= Henry Perrine =

American physician and horticulturalist (1797–1840)

Henry Perrine (5 April 1797 - 7 August 1840) was a medical doctor, horticulturist, United States Consul in Campeche, Campeche, Mexico, and an enthusiast for introducing tropical plants into cultivation in the United States.

==Early life==
Henry Edward Perrine was born April 5, 1797, at either New Brunswick, New Jersey or Cranbury, New Jersey, a son of Peter and Sarah Rozengrant Perrine, and a descendant of Daniel Perrin, "The Huguenot". He taught school for two years while still a youth, studied medicine, and then at age 22 moved to Ripley, Illinois where he practiced medicine for five years. In 1821 he was accidentally poisoned with arsenic, from which he never fully recovered. He married Ann Fuller Townsend in 1822 while living in Illinois.

==Studies of quinine==
Cold weather particularly bothered Perrine after his arsenic poisoning, and in 1824 he moved to Natchez, Mississippi (leaving his family in Illinois) in the hope that the climate would aid his recovery. He began studying herbs and medicinal plants while in Natchez. Malaria was common in the Natchez area, and Perrine began studying the use of quinine to treat it. He published the results of his research in the Philadelphia Journal of the Medical and Physical Sciences in 1826, and that report remained an important source on the subject for a century. In 1825 Perrine and his family moved to his wife Ann's hometown of Sodus, New York. Believing that he needed to move to a climate even warmer than that of Natchez, Perrine had applied in 1824 for a diplomatic position in a tropical country. In 1827 he sent copies of his report on the use of quinine to Washington. Shortly thereafter he was appointed United States Consul in Campeche, Mexico, where he served for ten years.

==Mexico to the Florida Keys==
Soon after Perrine arrived in Campeche, the United States Treasury Department asked all U. S. Consuls to find useful plants that could be introduced to the United States. Perrine began investigating tropical crops for introduction into the United States. He sent seeds and plants to people he corresponded with in the southern United States, some of his specimens now reside at the New York Botanical Garden. Perrine was the only U.S. Consul to respond to the Treasury Department's request, and newspapers in the United States began writing about his work. Through correspondence with Captain John DuBose, the keeper at the Cape Florida Light, with Charles Howe, postmaster and inspector of customs at Indian Key and with William A. Whitehead, mayor of Key West, Florida, Perrine became convinced that the southern tip of Florida was the only place in the United States suitable for the introduction of tropical plants. While still in Campeche and on his return to the United States, he campaigned for a land grant on which he could start a plant introduction station. Upon his return to the United States, Perrine was offered a site in Louisiana for his plant introduction station, but he rejected it, believing that only southern Florida offered the necessary climate conditions. Perrine, Judge James Webb of Key West and Charles Howe of Indian Key incorporated the Tropical Plant Company, which was chartered by the territory of Florida in 1838. Also in 1838, the United States Congress granted Perrine his request for a survey township (36 sq. mi.) in southern Florida.
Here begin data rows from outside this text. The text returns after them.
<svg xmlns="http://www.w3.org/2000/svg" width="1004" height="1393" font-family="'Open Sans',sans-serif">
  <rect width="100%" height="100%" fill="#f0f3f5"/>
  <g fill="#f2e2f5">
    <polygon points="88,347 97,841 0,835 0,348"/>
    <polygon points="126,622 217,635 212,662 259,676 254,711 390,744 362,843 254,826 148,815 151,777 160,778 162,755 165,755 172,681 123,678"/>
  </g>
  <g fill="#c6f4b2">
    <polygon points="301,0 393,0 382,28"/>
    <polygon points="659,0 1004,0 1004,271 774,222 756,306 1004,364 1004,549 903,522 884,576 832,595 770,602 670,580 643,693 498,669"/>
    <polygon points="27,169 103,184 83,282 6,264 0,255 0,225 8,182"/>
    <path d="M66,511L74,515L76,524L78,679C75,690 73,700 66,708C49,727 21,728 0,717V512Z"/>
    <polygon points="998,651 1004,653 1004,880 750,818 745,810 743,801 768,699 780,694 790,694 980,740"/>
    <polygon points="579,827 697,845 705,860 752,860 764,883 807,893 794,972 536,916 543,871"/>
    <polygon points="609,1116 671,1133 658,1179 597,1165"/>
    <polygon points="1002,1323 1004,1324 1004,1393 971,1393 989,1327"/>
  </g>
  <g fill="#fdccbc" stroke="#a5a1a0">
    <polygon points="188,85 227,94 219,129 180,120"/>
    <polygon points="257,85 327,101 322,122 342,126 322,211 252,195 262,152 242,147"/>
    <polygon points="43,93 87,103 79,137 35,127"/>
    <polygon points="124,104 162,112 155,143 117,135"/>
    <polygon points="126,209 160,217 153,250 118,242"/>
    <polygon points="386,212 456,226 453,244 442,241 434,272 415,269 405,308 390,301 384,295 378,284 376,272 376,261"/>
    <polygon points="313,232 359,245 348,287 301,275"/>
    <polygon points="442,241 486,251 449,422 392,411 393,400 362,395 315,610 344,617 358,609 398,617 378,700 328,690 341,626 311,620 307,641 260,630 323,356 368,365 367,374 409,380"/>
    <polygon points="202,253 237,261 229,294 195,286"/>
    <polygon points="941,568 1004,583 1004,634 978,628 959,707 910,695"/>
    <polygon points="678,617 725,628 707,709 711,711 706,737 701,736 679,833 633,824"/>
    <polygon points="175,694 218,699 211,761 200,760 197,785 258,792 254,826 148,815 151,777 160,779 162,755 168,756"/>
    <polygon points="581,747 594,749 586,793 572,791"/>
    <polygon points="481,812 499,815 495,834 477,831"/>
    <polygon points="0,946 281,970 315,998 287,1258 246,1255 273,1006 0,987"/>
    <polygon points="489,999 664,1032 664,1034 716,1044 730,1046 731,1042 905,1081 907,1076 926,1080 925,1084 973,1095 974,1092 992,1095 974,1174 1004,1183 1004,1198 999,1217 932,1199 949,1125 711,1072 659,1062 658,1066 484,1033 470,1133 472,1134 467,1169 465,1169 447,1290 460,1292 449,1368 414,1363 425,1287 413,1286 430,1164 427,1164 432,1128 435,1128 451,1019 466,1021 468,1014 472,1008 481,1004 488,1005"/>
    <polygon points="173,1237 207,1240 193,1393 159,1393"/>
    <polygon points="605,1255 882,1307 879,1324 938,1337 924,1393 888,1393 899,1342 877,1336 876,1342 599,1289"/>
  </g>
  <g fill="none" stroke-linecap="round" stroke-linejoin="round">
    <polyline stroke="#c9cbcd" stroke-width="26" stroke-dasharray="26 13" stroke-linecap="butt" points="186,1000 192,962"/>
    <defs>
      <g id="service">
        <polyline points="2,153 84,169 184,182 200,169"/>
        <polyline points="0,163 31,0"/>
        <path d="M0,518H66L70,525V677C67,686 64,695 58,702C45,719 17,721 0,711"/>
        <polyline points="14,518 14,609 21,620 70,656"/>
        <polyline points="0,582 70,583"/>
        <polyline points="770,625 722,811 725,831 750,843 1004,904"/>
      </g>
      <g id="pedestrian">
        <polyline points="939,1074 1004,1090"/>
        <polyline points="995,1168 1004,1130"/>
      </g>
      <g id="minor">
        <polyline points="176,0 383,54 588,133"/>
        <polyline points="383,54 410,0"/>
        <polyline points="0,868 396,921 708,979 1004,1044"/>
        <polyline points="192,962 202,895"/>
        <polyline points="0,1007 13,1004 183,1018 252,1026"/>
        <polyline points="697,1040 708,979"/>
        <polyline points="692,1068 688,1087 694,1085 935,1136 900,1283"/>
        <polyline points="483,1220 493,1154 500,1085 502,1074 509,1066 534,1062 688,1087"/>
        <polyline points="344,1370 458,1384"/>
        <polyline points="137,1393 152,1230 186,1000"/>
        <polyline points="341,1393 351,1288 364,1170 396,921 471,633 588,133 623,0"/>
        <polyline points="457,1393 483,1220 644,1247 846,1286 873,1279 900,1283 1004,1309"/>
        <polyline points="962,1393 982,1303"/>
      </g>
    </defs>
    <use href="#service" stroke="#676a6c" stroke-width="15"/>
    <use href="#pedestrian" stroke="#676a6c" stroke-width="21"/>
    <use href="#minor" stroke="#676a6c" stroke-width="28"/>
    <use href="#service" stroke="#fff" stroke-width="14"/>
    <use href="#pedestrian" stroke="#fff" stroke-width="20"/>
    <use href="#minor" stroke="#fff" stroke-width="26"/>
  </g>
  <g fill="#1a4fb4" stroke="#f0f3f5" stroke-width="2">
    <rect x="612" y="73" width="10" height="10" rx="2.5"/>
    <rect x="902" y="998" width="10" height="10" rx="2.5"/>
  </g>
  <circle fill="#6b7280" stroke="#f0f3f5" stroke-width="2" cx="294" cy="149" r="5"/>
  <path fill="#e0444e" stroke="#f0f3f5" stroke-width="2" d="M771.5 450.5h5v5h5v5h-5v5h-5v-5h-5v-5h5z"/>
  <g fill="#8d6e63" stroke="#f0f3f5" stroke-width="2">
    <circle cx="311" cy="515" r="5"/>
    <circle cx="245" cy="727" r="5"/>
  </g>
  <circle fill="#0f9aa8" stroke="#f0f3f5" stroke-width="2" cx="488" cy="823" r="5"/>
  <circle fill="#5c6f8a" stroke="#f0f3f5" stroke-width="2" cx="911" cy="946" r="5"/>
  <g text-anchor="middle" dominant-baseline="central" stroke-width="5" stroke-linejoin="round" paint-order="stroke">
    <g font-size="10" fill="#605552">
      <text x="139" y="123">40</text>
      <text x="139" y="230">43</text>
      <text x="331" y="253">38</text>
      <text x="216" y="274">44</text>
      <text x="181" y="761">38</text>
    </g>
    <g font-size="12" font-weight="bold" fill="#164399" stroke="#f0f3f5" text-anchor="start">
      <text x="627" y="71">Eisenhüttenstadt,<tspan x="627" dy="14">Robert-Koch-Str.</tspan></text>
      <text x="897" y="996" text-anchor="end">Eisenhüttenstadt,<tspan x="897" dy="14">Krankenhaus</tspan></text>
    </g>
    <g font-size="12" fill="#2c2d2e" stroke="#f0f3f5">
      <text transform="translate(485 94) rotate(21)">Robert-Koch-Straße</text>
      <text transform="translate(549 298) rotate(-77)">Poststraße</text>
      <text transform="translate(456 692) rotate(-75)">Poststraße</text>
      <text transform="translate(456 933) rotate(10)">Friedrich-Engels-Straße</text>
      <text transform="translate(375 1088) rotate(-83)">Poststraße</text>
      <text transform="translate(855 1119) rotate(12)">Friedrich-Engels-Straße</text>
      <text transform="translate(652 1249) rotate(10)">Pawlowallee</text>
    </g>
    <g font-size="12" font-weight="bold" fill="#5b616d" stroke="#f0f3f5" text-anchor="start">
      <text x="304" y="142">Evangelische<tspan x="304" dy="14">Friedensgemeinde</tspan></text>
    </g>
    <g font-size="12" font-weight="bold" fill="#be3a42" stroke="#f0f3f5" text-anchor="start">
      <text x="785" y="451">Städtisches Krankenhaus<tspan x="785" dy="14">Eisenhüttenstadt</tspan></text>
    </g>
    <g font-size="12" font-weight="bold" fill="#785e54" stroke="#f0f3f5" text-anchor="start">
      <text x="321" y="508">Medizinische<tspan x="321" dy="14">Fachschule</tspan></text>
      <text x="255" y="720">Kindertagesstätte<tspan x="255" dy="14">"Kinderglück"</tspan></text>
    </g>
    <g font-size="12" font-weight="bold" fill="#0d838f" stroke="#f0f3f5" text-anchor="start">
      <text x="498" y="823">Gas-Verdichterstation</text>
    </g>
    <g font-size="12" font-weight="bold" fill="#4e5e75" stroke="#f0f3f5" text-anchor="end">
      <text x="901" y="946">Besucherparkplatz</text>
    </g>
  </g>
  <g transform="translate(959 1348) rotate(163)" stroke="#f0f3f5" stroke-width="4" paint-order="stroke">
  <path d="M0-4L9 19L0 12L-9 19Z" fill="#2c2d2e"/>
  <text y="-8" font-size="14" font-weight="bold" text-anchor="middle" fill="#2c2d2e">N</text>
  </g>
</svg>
While waiting for hostilities with the Seminoles to die down so that his land grant could be surveyed and settled, Perrine had in late 1838 taken up residence with his family on Indian Key in the Florida Keys. While resident on Indian Key, Perrine started a tropical plant nursery on Lower Matecumbe Key. He also visited the settlement at Key Vaca to treat the Bahamians living there, and to try to convince them to grow some of the tropical plants he was trying to establish in Florida. In April, 1840 Perrine spent several days on and near Cape Sable planting seeds despite the presence of Seminoles in the area (his party could see the light of a campfire one night as they camped on the cape).

==Death==
On August 7, 1840, Indians attacked Indian Key. The Perrines were awoken by gunfire and shouts. Henry Perrine sent his family into the space under the house and then covered the trap-door with a chest. Ann Perrine and the three children moved to the enclosed turtle crawl under the wharf behind the house. They were able to take a boat that had been partly loaded with plunder by the Seminoles, and head for the United States Navy base on nearby Tea Table Key. They were chased by two Seminoles in a canoe, but were rescued by sailors in a whale boat. Dr. Perrine was killed in his house, which was burned by the Seminoles. Several other people on the island were also killed. Some bones found in the burned ruins of the Perrine house were buried on Lower Matecumbe Key.

==Legacy==
Perrine had apparently selected Cape Sable as the site of his grant, but after his death his widow successfully petitioned to have the grant transferred to the shore of Biscayne Bay, and to remain with the Perrine family. Part of the Perrine Grant eventually became the community of Perrine, Florida. Perrine introduced the Key lime to the United States and it has been subsequently used to develop many citrus hybrids.